**ПОСТАВЛЕННАЯ ЗАДАЧА 1**
Воспроизведите без изменений строки записей, начиная со строки, содержащей «text 1. Muitinės», и заканчивая строкой, содержащей «text 4. Šio», включая обе эти строки.

Теперь дайте же я полью серною кислотою в самый стержень, на коем ‘вертится’ туда и сюда ‘политическая дверь’, капну кислотою в самую ‘середочку’, в самую ‘душку’ их… Что такое? В — политическое убеждение (то же, что ‘догмат’ в христианстве). Ну, как? ‘Спорят’… ‘партии’.
— Господа, — можно иметь все убеждения, принадлежать ко всем партиям… притом совершенно искренне! чистосердечно!! до истерики!!! В то же время не принадлежа и ни к одной и тоже ‘до истерики’.
Я начал, но движение это пойдет: и мы, философы, религионисты, — люди уж, во всяком случае, ‘высшего этажа’, чем в каком топчутся политики, — разрушим мыслью своею, поэзией своей, своим ‘другим огнем’, своим жаром, — весь этот кроваво-гнойный этаж…
Ведь все партии ‘доказывают друг другу’… Но чего же мне (и ‘нам’) доказывать, когда ‘мы совершенно согласны’…
Согласны с тоном и ‘правых’, и ‘левых’… с ‘пафосом’ их, и — согласны совершенно патетически.

**ПОСТАВЛЕННАЯ ЗАДАЧА 2**
Продолжите рассуждение о политических убеждениях и партиях, начав сразу после его последнего предложения.

**СОХРАНЁННЫЕ ЗАПИСИ**
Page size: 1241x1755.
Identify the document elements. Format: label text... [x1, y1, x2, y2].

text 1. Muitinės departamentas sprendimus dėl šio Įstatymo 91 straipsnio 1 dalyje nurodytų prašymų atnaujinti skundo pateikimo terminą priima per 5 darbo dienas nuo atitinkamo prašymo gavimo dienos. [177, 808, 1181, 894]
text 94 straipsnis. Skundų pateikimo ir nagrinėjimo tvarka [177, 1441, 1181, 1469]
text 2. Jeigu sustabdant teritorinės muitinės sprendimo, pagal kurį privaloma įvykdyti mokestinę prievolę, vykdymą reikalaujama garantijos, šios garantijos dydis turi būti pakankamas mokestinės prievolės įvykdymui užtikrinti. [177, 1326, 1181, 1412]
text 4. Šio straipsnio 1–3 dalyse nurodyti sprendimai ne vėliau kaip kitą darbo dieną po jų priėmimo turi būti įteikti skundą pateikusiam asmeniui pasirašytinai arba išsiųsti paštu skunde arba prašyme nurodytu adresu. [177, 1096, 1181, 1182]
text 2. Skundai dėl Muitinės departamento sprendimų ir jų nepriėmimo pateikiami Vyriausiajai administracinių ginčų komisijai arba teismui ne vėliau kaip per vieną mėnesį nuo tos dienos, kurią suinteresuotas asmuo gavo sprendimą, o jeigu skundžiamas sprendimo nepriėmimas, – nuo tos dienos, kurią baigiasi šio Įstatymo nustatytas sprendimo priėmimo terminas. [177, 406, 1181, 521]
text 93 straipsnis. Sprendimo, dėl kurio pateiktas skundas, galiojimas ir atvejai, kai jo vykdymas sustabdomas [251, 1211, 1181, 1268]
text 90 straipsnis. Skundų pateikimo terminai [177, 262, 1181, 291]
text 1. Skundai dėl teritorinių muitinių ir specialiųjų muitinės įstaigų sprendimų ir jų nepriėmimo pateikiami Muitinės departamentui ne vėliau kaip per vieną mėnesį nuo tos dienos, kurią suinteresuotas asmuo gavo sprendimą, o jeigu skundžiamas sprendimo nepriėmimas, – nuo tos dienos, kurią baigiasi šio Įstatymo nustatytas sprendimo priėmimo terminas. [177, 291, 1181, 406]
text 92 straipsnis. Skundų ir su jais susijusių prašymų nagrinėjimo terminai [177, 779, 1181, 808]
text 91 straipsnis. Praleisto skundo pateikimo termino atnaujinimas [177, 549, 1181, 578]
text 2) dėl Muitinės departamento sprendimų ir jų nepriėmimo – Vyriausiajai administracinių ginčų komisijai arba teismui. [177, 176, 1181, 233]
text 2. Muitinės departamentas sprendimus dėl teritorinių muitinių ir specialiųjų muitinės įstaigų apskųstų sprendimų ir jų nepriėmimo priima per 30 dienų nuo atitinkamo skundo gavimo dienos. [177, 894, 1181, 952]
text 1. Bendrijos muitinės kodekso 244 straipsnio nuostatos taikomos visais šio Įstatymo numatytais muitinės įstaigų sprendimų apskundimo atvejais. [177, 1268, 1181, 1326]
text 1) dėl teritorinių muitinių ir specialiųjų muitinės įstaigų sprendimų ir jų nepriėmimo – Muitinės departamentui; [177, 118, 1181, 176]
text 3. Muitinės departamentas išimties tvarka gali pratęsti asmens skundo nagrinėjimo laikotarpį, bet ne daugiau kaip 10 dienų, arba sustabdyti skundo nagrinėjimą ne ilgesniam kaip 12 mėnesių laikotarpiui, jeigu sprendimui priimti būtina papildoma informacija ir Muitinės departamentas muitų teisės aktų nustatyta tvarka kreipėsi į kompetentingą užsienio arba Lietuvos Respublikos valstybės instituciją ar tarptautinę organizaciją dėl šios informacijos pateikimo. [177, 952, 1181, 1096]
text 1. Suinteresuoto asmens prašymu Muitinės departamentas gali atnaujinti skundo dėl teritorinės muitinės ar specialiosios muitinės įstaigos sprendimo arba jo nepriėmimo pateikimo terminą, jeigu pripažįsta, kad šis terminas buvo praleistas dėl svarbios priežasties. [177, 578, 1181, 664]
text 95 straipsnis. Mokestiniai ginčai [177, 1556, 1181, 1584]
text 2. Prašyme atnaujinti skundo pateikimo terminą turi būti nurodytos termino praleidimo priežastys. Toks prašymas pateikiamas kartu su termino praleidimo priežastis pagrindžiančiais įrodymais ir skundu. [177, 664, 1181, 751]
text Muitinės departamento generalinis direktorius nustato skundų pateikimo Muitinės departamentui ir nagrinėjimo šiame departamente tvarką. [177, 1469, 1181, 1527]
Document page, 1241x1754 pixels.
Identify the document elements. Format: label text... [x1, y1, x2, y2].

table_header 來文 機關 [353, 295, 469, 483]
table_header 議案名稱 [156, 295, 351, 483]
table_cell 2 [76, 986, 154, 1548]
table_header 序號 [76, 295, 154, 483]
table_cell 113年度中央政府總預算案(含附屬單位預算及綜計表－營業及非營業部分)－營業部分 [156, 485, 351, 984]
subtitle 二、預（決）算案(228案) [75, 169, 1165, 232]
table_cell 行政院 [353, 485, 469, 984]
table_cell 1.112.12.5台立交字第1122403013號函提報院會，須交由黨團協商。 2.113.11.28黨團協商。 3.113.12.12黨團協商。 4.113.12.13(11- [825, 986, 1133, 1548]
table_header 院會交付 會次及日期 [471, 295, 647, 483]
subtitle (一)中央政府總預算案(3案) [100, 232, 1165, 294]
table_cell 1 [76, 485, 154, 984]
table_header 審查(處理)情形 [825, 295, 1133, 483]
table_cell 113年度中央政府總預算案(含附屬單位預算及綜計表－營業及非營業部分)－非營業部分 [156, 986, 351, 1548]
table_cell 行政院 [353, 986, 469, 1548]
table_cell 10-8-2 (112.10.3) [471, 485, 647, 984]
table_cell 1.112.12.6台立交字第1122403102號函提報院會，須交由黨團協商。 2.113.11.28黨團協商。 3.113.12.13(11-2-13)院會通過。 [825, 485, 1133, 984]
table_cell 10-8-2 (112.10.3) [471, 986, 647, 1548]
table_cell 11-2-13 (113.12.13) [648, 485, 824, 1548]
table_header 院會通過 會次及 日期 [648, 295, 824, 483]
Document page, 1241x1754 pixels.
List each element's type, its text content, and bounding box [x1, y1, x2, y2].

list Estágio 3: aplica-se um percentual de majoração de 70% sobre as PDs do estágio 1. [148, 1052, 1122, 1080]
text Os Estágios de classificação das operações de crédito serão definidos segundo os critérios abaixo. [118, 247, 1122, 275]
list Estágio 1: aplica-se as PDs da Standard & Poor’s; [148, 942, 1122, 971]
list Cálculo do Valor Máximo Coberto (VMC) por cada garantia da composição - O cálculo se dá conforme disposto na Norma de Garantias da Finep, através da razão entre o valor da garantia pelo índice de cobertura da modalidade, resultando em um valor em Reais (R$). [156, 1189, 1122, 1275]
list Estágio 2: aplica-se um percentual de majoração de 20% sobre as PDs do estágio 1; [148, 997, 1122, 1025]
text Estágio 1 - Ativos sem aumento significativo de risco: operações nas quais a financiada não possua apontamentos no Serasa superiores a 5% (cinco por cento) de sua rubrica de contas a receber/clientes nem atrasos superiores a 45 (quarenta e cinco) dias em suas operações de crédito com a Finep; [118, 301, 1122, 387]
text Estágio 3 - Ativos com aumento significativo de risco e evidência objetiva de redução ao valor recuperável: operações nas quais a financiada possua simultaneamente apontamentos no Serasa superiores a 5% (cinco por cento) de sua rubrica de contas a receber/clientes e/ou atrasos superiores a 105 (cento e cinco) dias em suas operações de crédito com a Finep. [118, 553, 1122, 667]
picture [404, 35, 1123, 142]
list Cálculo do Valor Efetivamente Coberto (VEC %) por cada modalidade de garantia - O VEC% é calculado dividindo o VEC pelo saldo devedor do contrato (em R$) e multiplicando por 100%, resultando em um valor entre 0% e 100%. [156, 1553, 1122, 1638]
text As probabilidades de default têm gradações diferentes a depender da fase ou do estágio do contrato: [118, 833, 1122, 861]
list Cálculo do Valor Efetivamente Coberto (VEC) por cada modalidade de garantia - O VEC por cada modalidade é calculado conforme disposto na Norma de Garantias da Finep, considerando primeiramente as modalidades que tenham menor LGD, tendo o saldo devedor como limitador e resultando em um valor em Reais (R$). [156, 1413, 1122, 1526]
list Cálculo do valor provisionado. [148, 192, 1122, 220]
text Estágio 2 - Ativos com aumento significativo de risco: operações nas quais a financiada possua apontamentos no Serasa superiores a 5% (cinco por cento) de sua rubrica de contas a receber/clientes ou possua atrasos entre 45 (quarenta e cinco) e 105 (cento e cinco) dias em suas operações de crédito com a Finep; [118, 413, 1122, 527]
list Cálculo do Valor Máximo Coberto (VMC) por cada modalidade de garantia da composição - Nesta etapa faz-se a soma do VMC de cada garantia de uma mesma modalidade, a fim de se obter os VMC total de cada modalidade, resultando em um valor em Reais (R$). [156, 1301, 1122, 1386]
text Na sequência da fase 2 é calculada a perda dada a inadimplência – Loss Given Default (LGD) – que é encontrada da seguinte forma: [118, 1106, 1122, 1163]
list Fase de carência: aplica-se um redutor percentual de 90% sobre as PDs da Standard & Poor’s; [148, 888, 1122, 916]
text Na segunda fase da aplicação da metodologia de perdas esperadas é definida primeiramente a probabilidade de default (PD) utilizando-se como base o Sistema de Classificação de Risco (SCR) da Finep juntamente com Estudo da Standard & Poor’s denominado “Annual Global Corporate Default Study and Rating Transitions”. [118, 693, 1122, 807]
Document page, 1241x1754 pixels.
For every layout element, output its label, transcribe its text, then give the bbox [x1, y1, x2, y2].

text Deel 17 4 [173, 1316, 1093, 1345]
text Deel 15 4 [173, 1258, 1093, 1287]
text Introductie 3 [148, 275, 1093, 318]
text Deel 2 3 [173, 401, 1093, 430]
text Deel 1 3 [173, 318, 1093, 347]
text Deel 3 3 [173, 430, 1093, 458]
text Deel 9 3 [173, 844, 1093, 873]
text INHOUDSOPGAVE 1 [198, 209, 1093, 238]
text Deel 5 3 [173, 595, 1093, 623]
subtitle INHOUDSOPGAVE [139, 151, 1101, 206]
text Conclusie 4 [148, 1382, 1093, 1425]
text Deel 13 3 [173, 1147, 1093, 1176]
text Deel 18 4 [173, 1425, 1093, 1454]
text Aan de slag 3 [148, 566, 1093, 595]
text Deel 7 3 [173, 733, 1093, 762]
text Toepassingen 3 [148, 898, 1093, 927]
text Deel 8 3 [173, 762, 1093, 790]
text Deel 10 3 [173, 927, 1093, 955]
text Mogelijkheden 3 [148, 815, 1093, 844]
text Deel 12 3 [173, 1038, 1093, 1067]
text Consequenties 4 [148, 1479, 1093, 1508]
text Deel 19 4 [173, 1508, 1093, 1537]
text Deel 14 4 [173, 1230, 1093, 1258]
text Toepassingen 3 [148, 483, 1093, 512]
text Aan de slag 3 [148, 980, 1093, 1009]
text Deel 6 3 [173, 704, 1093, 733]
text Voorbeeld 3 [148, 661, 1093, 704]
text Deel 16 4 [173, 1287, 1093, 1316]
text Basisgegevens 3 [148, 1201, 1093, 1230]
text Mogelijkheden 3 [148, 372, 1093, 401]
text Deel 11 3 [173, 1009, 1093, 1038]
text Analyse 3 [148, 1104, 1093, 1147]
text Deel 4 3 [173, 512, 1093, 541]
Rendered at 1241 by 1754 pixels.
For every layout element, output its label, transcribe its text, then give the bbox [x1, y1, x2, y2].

**ИТОГОВЫЙ РЕЗУЛЬТАТ 1**
text 1. Muitinės departamentas sprendimus dėl šio Įstatymo 91 straipsnio 1 dalyje nurodytų prašymų atnaujinti skundo pateikimo terminą priima per 5 darbo dienas nuo atitinkamo prašymo gavimo dienos. [177, 808, 1181, 894]
text 94 straipsnis. Skundų pateikimo ir nagrinėjimo tvarka [177, 1441, 1181, 1469]
text 2. Jeigu sustabdant teritorinės muitinės sprendimo, pagal kurį privaloma įvykdyti mokestinę prievolę, vykdymą reikalaujama garantijos, šios garantijos dydis turi būti pakankamas mokestinės prievolės įvykdymui užtikrinti. [177, 1326, 1181, 1412]
text 4. Šio straipsnio 1–3 dalyse nurodyti sprendimai ne vėliau kaip kitą darbo dieną po jų priėmimo turi būti įteikti skundą pateikusiam asmeniui pasirašytinai arba išsiųsti paštu skunde arba prašyme nurodytu adresu. [177, 1096, 1181, 1182]

**ИТОГОВЫЙ РЕЗУЛЬТАТ 2**
Явно, что когда лично и персонально все партии сольются ‘в одной душе’, — не для чего им и быть как партиям, в противолежании и в споре… Партии исчезнут. А когда исчезнет их сумма — исчезнет и политика, как спор, вражда.
Конечно, останется ‘управление’, останется ‘ход дел’, — но лишь в эмпиризме своем: ‘вот — факт’, ‘потому что он — нужен’… Без всяких переходов в теорию и общую страсть.
‘Нет-с, позвольте, — я принципиально этого не хочу’… Вот ‘принципиально’-то и будет вырвано из-под ног этих лошадей (‘политики’). — ‘Ты, пожалуйста, вези свой воз: а принципы — вовсе не дело вашего этажа’. ‘О принципах’ мы будем говорить с оракулами, первосвященниками, и у подножия той чудотворной иконы, которую взорвал ваш неумный Савва.
‘Принципы’… о них будет решать ‘песенка Гретхен’, ‘принципы’ будут решать ‘гуляки праздные’ (‘Моцарт и Сальери’).
Будут решать ‘мудрецы’ (в ‘Республике’ Платона).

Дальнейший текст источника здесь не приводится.